When used to refer to an investment, a principal is an original amount upon which interest accrues. Investing entails allocating resources, usually money, with the expectation of generating an income or profit in the future. It is a reliable way to build wealth over time. Regardless of the kind, all investments require that you sacrifice some asset you currently own, such as time, money, or effort. Whatever you put down to begin an investment is your principal. If the investment is successful, it will accrue interest on your principal, known as returns. The returns you make on investment depend on your principal amount; usually, it is a percentage of the amount. For instance, if you invest $100 and earn a 10% interest, you get $10 plus your $100. 

When individuals or businesses borrow money, they often promise to pay the borrowed amount with an additional amount. The actual sum of money borrowed by a company or individual is the principal, while the other fees are the interest.
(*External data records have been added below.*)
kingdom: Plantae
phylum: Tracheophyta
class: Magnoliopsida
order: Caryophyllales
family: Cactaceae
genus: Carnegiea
The principal often determines the amount of interest an entity pays on a loan because lenders usually charge a percentage of the principal as interest. For instance, if you take a loan of $1,000 with a fixed interest rate of 5%, you will pay $1,000, which is the principal, plus $50, which is the interest.

Principal Example

Michael wants to start a new business but does not have enough money to execute the plan. He approaches a bank and takes a $10,000 loan with an interest rate of 19.5%. He adds $5,000 from his savings to the loan and uses a total of $15,000 to start the new business. In borrowing, $10,000 is the principal amount, while $15,000 is the principal amount in investing.